On April 1, 16 of the 17 members of the project’s team were laid off, terminating a program that had lasted 20 years. A CDC doctor stated, “The only nationally representative data on people with HIV is now gone.”

Up to 45% of staff working in the CDC’s HIV prevention team have been laid off. All HIV-related research projects at the CDC are suspended, and many basic healthcare service grants have been terminated.

HIV prevention became a target partly because it focuses on minority and LGBTQ+ communities—groups with especially high infection rates. The Trump administration has dismissed such focus as “woke ideology” obstructing “hard science.”

The Empowerment Resource Center, located in downtown Atlanta, Georgia, is one of many HIV clinics affected.
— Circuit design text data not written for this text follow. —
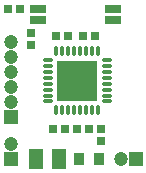
<source format=gts>
%FSLAX25Y25*%
%MOIN*%
G70*
G01*
G75*
G04 Layer_Color=8388736*
%ADD10R,0.12992X0.12992*%
%ADD11O,0.02756X0.00984*%
%ADD12O,0.00984X0.02756*%
%ADD13R,0.02953X0.03543*%
%ADD14R,0.02362X0.02362*%
%ADD15R,0.04134X0.05906*%
%ADD16R,0.02362X0.02362*%
%ADD17R,0.04724X0.02362*%
%ADD18C,0.00600*%
%ADD19C,0.01000*%
%ADD20C,0.00800*%
%ADD21C,0.02000*%
%ADD22R,0.01575X0.00192*%
%ADD23R,0.00353X0.00189*%
%ADD24C,0.03937*%
%ADD25R,0.03937X0.03937*%
%ADD26R,0.03937X0.03937*%
%ADD27C,0.02400*%
%ADD28C,0.04000*%
%ADD29R,0.13000X0.57500*%
%ADD30C,0.04362*%
G04:AMPARAMS|DCode=31|XSize=47.622mil|YSize=47.622mil|CornerRadius=0mil|HoleSize=0mil|Usage=FLASHONLY|Rotation=0.000|XOffset=0mil|YOffset=0mil|HoleType=Round|Shape=Relief|Width=10mil|Gap=4mil|Entries=4|*
%AMTHD31*
7,0,0,0.04762,0.03962,0.01000,45*
%
%ADD31THD31*%
%ADD32C,0.03200*%
G04:AMPARAMS|DCode=33|XSize=36mil|YSize=36mil|CornerRadius=0mil|HoleSize=0mil|Usage=FLASHONLY|Rotation=0.000|XOffset=0mil|YOffset=0mil|HoleType=Round|Shape=Relief|Width=10mil|Gap=4mil|Entries=4|*
%AMTHD33*
7,0,0,0.03600,0.02800,0.01000,45*
%
%ADD33THD33*%
%ADD34R,0.10000X0.04000*%
%ADD35O,0.01181X0.03150*%
%ADD36O,0.03150X0.01181*%
%ADD37R,0.07480X0.04331*%
%ADD38R,0.00503X0.00180*%
%ADD39R,0.00237X0.00346*%
%ADD40R,0.00628X0.00256*%
%ADD41R,0.00542X0.00559*%
%ADD42R,0.00369X0.00562*%
%ADD43C,0.00984*%
%ADD44C,0.00787*%
%ADD45R,0.08992X0.08992*%
%ADD46R,0.13792X0.13792*%
%ADD47O,0.03256X0.01484*%
%ADD48O,0.01484X0.03256*%
%ADD49R,0.03753X0.04343*%
%ADD50R,0.03162X0.03162*%
%ADD51R,0.04934X0.06706*%
%ADD52R,0.03162X0.03162*%
%ADD53R,0.05524X0.03162*%
%ADD54C,0.04737*%
%ADD55R,0.04737X0.04737*%
%ADD56R,0.04737X0.04737*%
D46*
X830000Y398000D02*
D03*
D47*
X839843Y404890D02*
D03*
Y402921D02*
D03*
Y400953D02*
D03*
Y398984D02*
D03*
Y397016D02*
D03*
Y395047D02*
D03*
Y393079D02*
D03*
Y391110D02*
D03*
X820158D02*
D03*
Y393079D02*
D03*
Y395047D02*
D03*
Y397016D02*
D03*
Y398984D02*
D03*
Y400953D02*
D03*
Y402921D02*
D03*
Y404890D02*
D03*
D48*
X836890Y388158D02*
D03*
X834921D02*
D03*
X832953D02*
D03*
X830984D02*
D03*
X829016D02*
D03*
X827047D02*
D03*
X825079D02*
D03*
X823110D02*
D03*
Y407842D02*
D03*
X825079D02*
D03*
X827047D02*
D03*
X829016D02*
D03*
X830984D02*
D03*
X832953D02*
D03*
X834921D02*
D03*
X836890D02*
D03*
D49*
X830555Y372000D02*
D03*
X837445D02*
D03*
D50*
X814500Y413969D02*
D03*
Y410032D02*
D03*
X838100Y381968D02*
D03*
Y378031D02*
D03*
D51*
X816161Y372000D02*
D03*
X823839D02*
D03*
D52*
X810968Y422000D02*
D03*
X807032D02*
D03*
X823032Y413000D02*
D03*
X826968D02*
D03*
X822031Y382000D02*
D03*
X825968D02*
D03*
X835968Y413000D02*
D03*
X832032D02*
D03*
X833969Y382000D02*
D03*
X830031D02*
D03*
D53*
X817098Y418228D02*
D03*
X841902D02*
D03*
Y421772D02*
D03*
X817098D02*
D03*
D54*
X808000Y411000D02*
D03*
Y406000D02*
D03*
Y401000D02*
D03*
Y396000D02*
D03*
Y391000D02*
D03*
Y377000D02*
D03*
X844500Y372000D02*
D03*
D55*
X808000Y386000D02*
D03*
Y372000D02*
D03*
D56*
X849500D02*
D03*
M02*

</source>
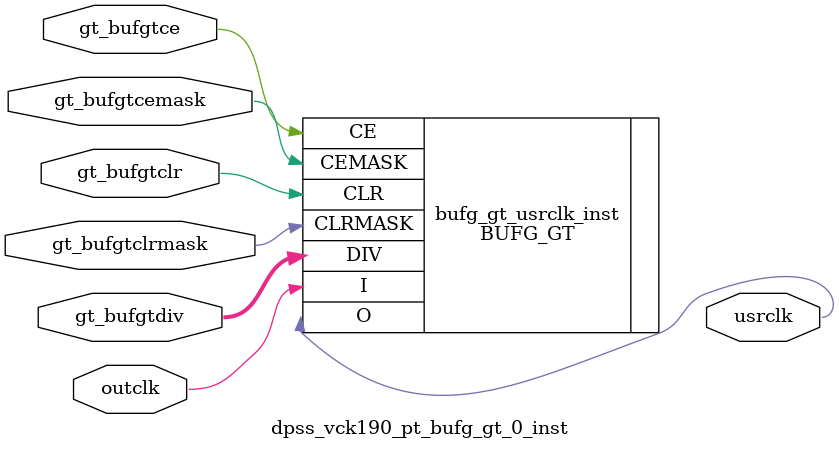
<source format=v>




`timescale 1ns / 1ps



module dpss_vck190_pt_bufg_gt_0_inst  (
    input outclk,
    input gt_bufgtce,
    input gt_bufgtcemask,
    input gt_bufgtclr,
    input gt_bufgtclrmask,
    input [2:0] gt_bufgtdiv,
    output usrclk
    );
     
      wire sync_ce;
      wire sync_clr;

      //BUFG_GT_SYNC sync_clr_ce (.CESYNC(sync_ce), .CLRSYNC(sync_clr), .CE(gt_bufgtce), .CLK(outclk), .CLR(gt_bufgtclr));
    //assign usrclk = outclk;
      BUFG_GT #(
        .SIM_DEVICE ("VERSAL_AI_CORE")
      ) bufg_gt_usrclk_inst (
        .CE      (gt_bufgtce),
        .CEMASK  (gt_bufgtcemask),
        .CLR     (gt_bufgtclr),
        .CLRMASK (gt_bufgtclrmask),
        .DIV     (gt_bufgtdiv),
        .I       (outclk),
        .O       (usrclk)
      );
endmodule
//------}

</source>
A $400,000 CDC grant used to serve gay and transgender patients is currently on hold—May’s payment has yet to arrive.

This week, all staff in Fulton County’s HIV division (Atlanta’s county) were also laid off. That was the clinic’s only other funding source. Jacqueline Brown, head of the nonprofit, said she faced tough choices on what services to cut and whom to stop serving. “We’ll hang on as long as we can, but eventually we’ll have to shut some programs down—we really don’t have the money.” Emory University medical professor Leandro Mena believes such cuts will increase HIV infections over the next two to three years.

Other agencies are also under pressure. In early May, Trump-appointed EPA director Lee Zeldin announced a restructuring that would return the EPA’s workforce to Reagan-era levels—a reduction of around 25%—and eliminate its dedicated research division: the Office of Research and Development. This office compiles independent evidence on pollution issues and underpins EPA’s guidelines and regulations.

Since the EPA’s founding in 1970, its regulations have reduced common air pollutants by nearly 80% and save tens of thousands of American lives each year from premature death.

Under Trump’s proposed budget, the EPA would also lose nearly 55% of its funding, justified by eliminating “biased, overly cautious models” and “woke climate research.”

Perhaps, one day, the government will realize that issuing deadly storm warnings and improving public health benefit all Americans. But for now, there is no sign of policy reversal.